Peggy Woods (author) from Houston, Texas on August 15, 2009:

Hello li7218,

Not sure how this applies to the Palo Duro Canyon hub...but glad that you are happy! LOL

Peggy Woods (author) from Houston, Texas on August 15, 2009:

Hi Ethel,

Yes, the Native Indians were treated terribly and forced to go onto reservations...generally not the best of land. Imagine having the most beautiful of places in which to live, hunt, gather and grow food and then have it all come to an end because other people want to live there. No wonder they fought to keep what they had! As we all know...they eventually lost that battle.

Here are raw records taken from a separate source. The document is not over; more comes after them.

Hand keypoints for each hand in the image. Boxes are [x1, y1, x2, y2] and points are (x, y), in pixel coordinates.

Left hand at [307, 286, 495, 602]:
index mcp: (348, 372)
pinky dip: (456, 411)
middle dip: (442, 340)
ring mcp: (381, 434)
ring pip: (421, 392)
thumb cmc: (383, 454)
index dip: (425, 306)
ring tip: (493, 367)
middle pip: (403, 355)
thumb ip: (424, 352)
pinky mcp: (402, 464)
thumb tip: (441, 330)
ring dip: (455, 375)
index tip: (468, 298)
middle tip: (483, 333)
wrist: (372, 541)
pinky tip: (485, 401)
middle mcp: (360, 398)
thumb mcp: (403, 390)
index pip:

But on to the main subject...

Yes...seeing Palo Duro Canyon "in the flesh" is a wonderful experience. Big sky overhead and being surrounded by natural beauty...everyone that has ever visited there that I know, loves it.

Thanks for your comment.

Peggy Woods (author) from Houston, Texas on August 15, 2009:

Hi Melody,

Palo Duro Canyon State Park truly is magical. It is so intimate an experience as once you have entered the canyon, it literally sounds you with its beauty. Wish we had been there at the right time of year to take in that "TEXAS" production. No theatre in the world would be quite like that one!

Thanks for the comment.

Ethel Smith from Kingston-Upon-Hull on August 15, 2009:

Terrible treatment of the native Americans but all nations have bad periods in their history. This looks truly stunning. It must be breath taking in the flesh, so to speak

Melody Lagrimas from Philippines on August 14, 2009:

What a magical place.

Peggy Woods (author) from Houston, Texas on August 14, 2009:

Hi Pete,

We have just about every type of landscape here in Texas. Lush flowers and palm trees in the Rio Grande Valley to forests in the Piney Woods of East Texas to beaches along the Gulf of Mexico to desert in West Texas and everything in between.

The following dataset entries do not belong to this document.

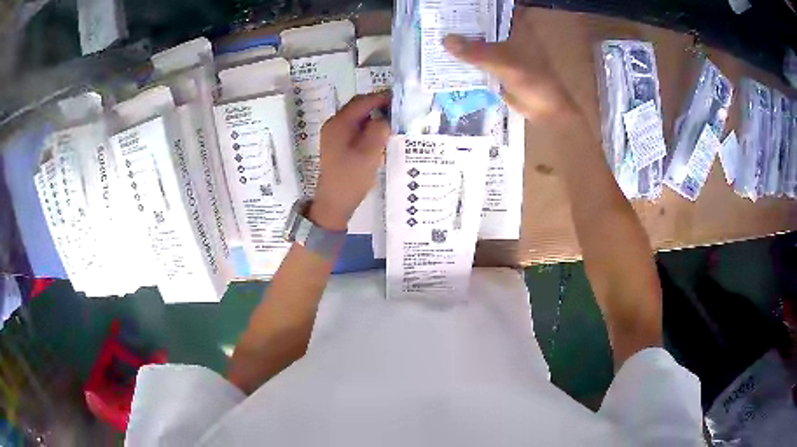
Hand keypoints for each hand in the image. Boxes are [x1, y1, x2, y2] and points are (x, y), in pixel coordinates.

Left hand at [309, 92, 390, 230]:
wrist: (334, 202)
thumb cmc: (351, 178)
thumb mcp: (369, 152)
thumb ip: (379, 129)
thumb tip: (387, 117)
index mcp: (339, 123)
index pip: (362, 101)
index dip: (381, 97)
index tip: (400, 98)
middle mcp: (334, 124)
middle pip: (358, 107)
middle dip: (378, 105)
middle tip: (399, 109)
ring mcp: (335, 135)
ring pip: (358, 117)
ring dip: (375, 116)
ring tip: (394, 120)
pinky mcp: (339, 144)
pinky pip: (356, 128)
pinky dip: (369, 126)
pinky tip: (382, 134)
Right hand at [443, 11, 578, 122]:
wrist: (546, 109)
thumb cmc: (532, 79)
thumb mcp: (503, 62)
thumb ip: (475, 51)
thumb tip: (445, 40)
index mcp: (516, 25)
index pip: (490, 8)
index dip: (471, 7)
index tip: (450, 7)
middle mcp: (508, 34)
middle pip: (481, 24)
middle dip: (461, 24)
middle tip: (435, 21)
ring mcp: (503, 51)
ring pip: (478, 41)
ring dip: (461, 42)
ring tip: (434, 37)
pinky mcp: (498, 67)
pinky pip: (478, 59)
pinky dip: (465, 59)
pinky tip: (445, 58)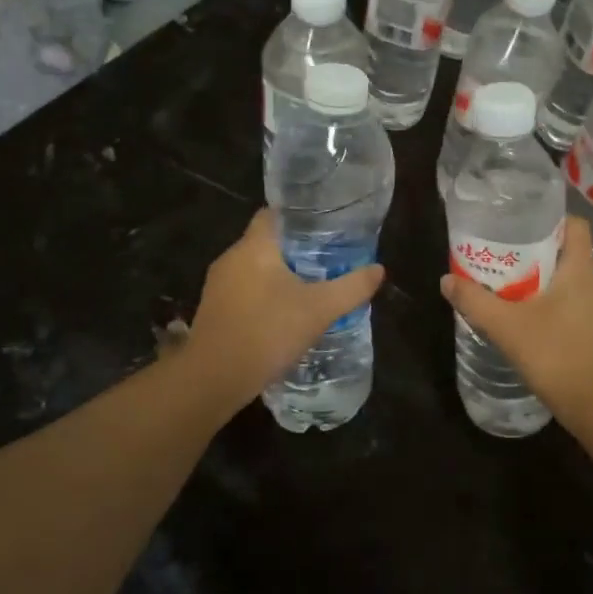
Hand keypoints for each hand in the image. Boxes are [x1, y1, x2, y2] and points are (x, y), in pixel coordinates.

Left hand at [184, 211, 385, 407]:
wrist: (214, 379)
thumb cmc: (268, 331)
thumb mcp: (320, 309)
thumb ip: (351, 287)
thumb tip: (379, 270)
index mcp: (254, 246)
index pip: (272, 214)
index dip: (297, 217)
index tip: (322, 227)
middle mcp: (231, 258)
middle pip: (265, 242)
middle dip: (293, 249)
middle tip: (325, 260)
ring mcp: (217, 286)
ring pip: (253, 269)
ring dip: (277, 276)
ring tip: (308, 287)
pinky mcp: (213, 311)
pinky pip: (243, 292)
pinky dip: (262, 296)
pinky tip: (282, 315)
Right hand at [440, 216, 592, 423]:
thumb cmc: (558, 355)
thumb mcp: (508, 326)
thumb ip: (475, 301)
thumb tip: (446, 280)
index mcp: (581, 268)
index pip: (573, 224)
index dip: (547, 218)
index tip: (516, 223)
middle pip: (564, 250)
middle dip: (532, 249)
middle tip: (498, 253)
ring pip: (565, 279)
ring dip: (536, 278)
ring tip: (503, 282)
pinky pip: (568, 303)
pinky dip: (545, 302)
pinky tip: (521, 316)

Yes...the Indians were not treated well anywhere where settlement was taking place. That is a black mark on our history...no question about it.

Thanks for the first comment.

Pete Maida on August 14, 2009:

It is a suprise to see such different land in Texas. All of the land I saw there looked like the first photos. That was a terrible thing the cavalry did to the horses and to the Indians.